Problem
Current wallets are not optimized for liquidity providers like Lightning nodes that fund requests for liquidity via liquidity ads.
Liquidity provider wallets have a usage pattern with these characteristics:
- frequently spend utxos of known amounts to liquidity transactions
- infrequently refill the wallet when the balance gets low
- liquidity transactions may not confirm before the next spend (simultaneous spends)
- liquidity transactions may not confirm at all due to inputs from other wallets (unsafe change)
Ideally every liquidity transaction could be funded with a single input and without a change output. This has the lowest weight/fees and does not tie up funds in a change output that may take a long time to become spendable or that may not confirm at all (see liquidity griefing).
Given these constraints and goals, how should a wallet manage the utxo set for liquidity providers?
We have a proposed solution, but would appreciate any thoughts on how best to optimize utxo management to decrease aggregate on-chain fees and increase the ability to fund multiple simultaneous funding transactions.
Proposed Solution
To fund a new liquidity transaction, perform the following steps:
- Import a user defined set of target utxos we want to have available to fund liquidity transactions.
To provide liquidity of 0.001 BTC with a single input and no change you need a utxo of that amount plus the cost of the transaction at the current fee rate. Each target requires a bucket of utxos suitable for different fee rates. The number of utxos in a bucket depends on how many simultaneous transactions you need to support and the range of likely fee rates. Coin selection algorithms will select a utxo that overpays fees when it costs less than adding an additional input and change output.
- Proactively refill buckets in some situations.
When fee rates are low, or a bucket is extremely depleted, we should proactively create change outputs to refill buckets. Initially I propose adding the largest utxo that is not in a bucket as an additional input to the transaction. This input will be split in step 4 to refill depleted buckets. We should not deplete full buckets to refill depleted ones. At that point it makes more sense to refill the wallet with new value from cold storage.
- Opportunistically refill buckets if coin selection adds a change output.
When coin selection can not find a solution with a single input and no change, it will search for a solution with a change output of at least some minimum amount of value. That change output should opportunistically refill one (or more) of our target buckets. This can be done in different ways. Initially I propose setting the minimum change output size to an amount that refills the most depleted target bucket. This may add utxos from existing buckets.
- Split the change output, if any, to refill buckets.

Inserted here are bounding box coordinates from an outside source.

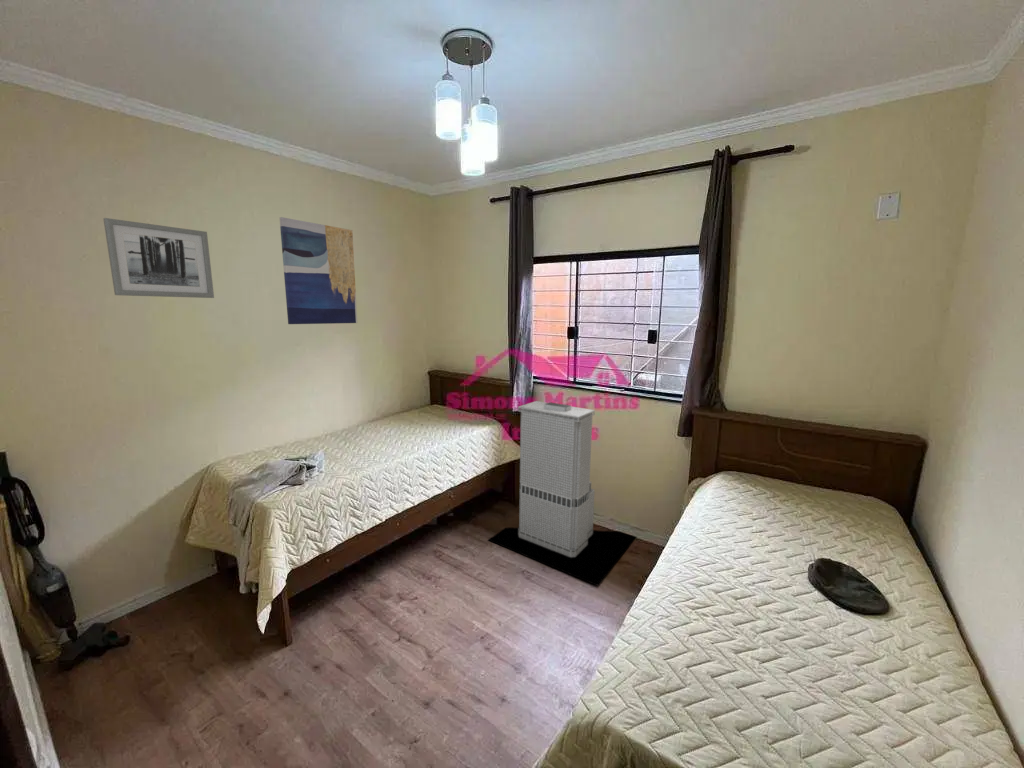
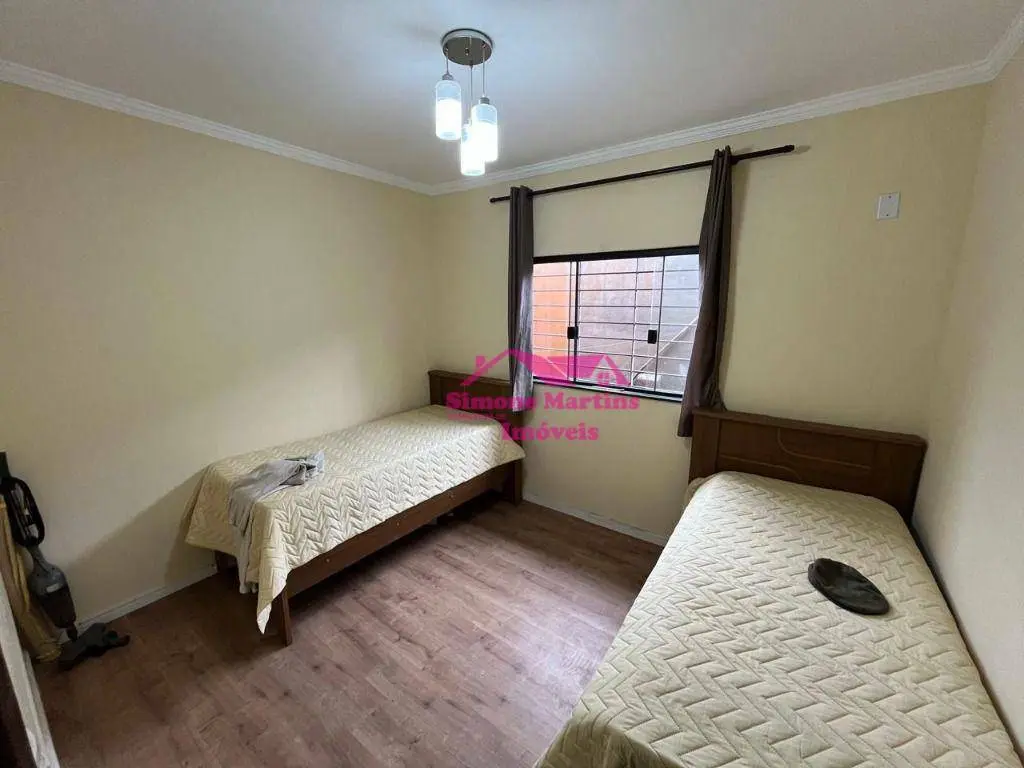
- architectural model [487,400,638,587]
- wall art [279,216,358,325]
- wall art [102,217,215,299]
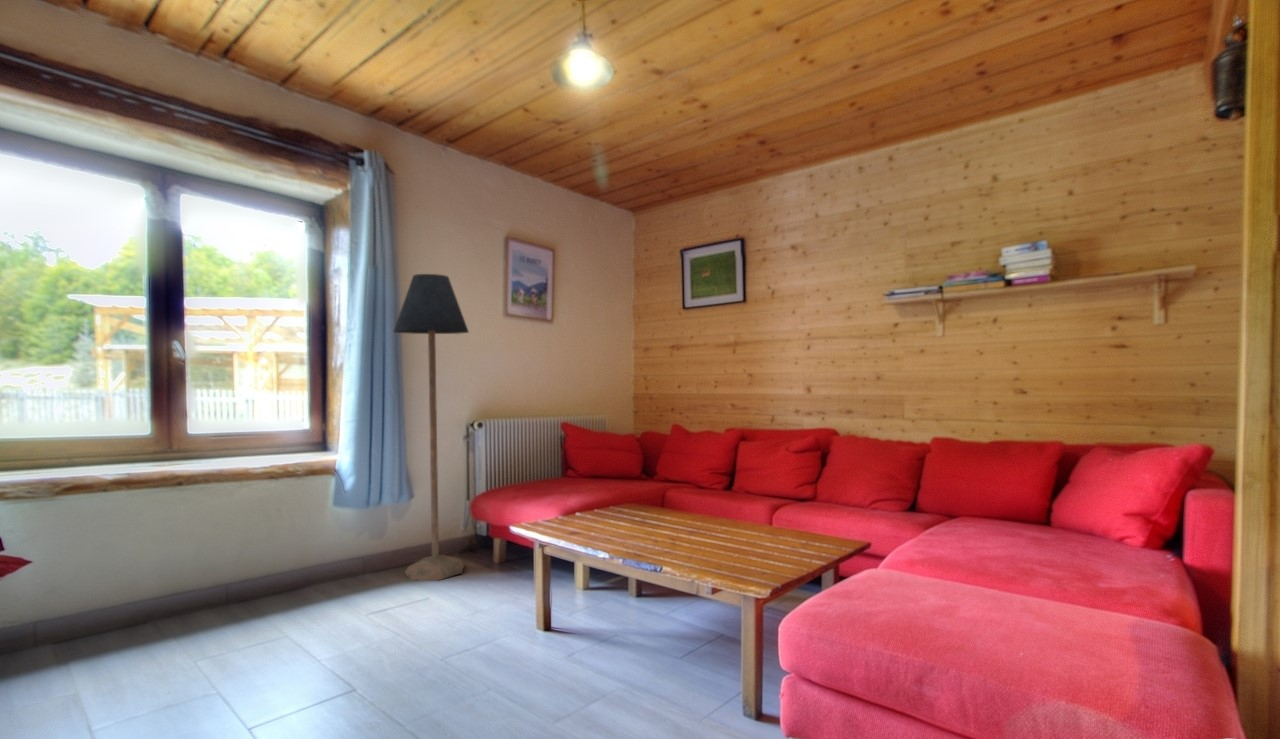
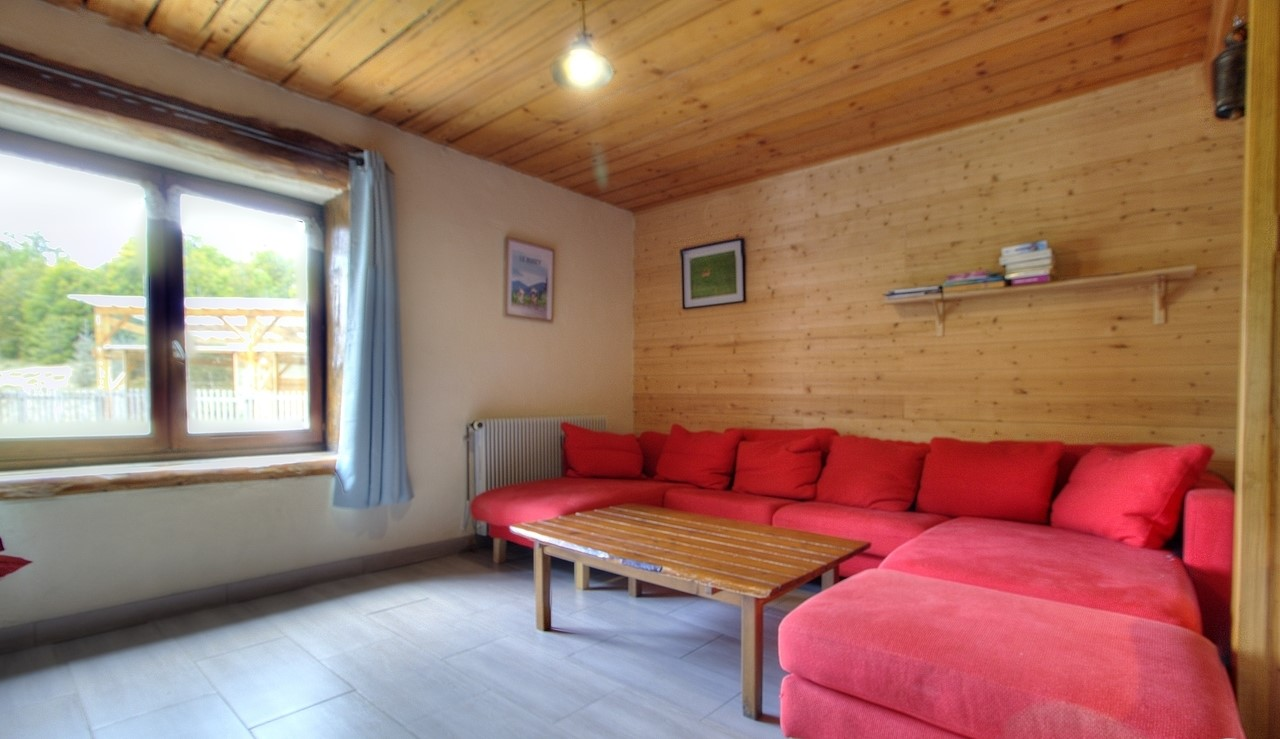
- floor lamp [392,273,470,582]
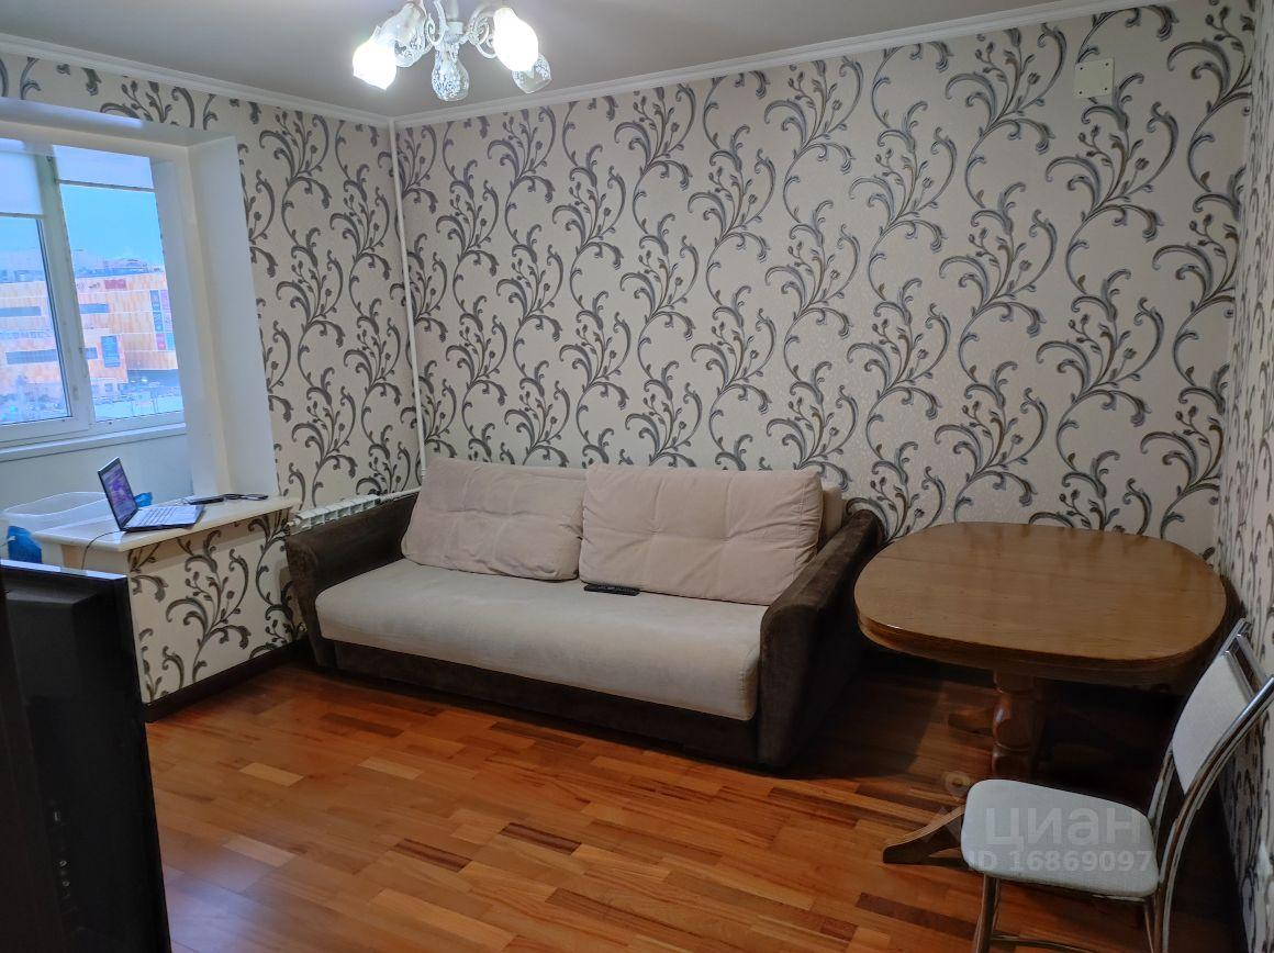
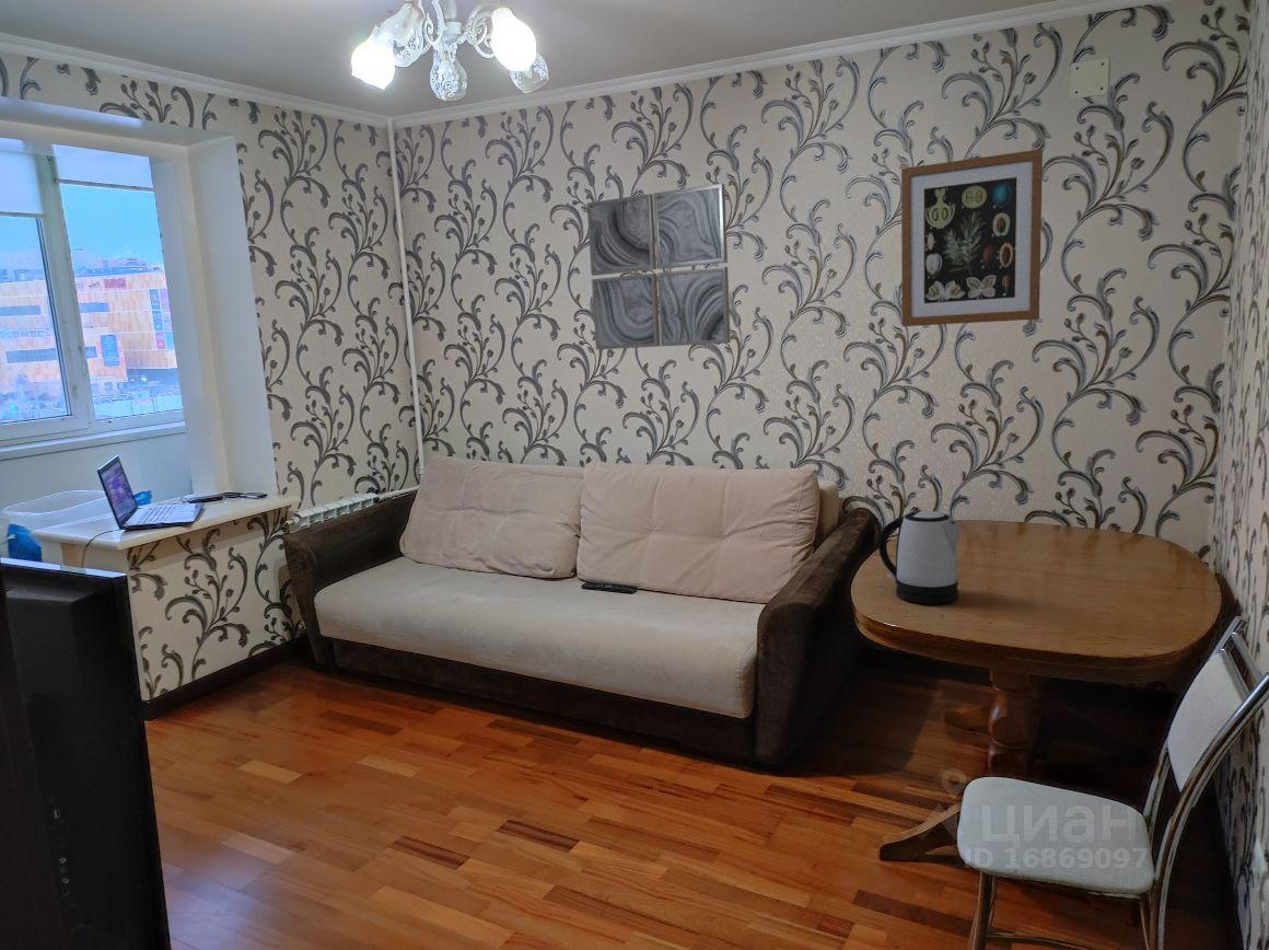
+ wall art [900,148,1044,327]
+ wall art [586,183,732,350]
+ kettle [877,510,962,604]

When coin selection generates a transaction with a non-zero change amount, that amount should be split into outputs that refill our target buckets. I initially chose to iteratively select the most depleted bucket until the remaining change amount was less than the next depleted bucket or when all buckets are at capacity. The remaining change amount then goes into the last change output.
Testing
I ran some test with a modified fork of coin_selection_simulation and with the changes to Bitcoin core in draft PR #29422.
Results
My initial results using the above changes appear to yield a 15% reduction in on-chain fees compared to default coin selection. I think further improvements and refinements can be made and I would appreciate any suggestions.
Questions
- Does the concept of performing pre/post processing on the parameters of coin selection make sense or is there some way to optimize coin selection itself for this scenario?
- Would it make sense to only use branch-and-bound and CoinGrinder as coin selection algorithms for this problem to reduce fees?
- Any ideas for a better algorithm for adding inputs and splitting change to converge on our target utxo set with the least on-chain fees?
- Are there other use cases that could use this functionality? coin join users perhaps?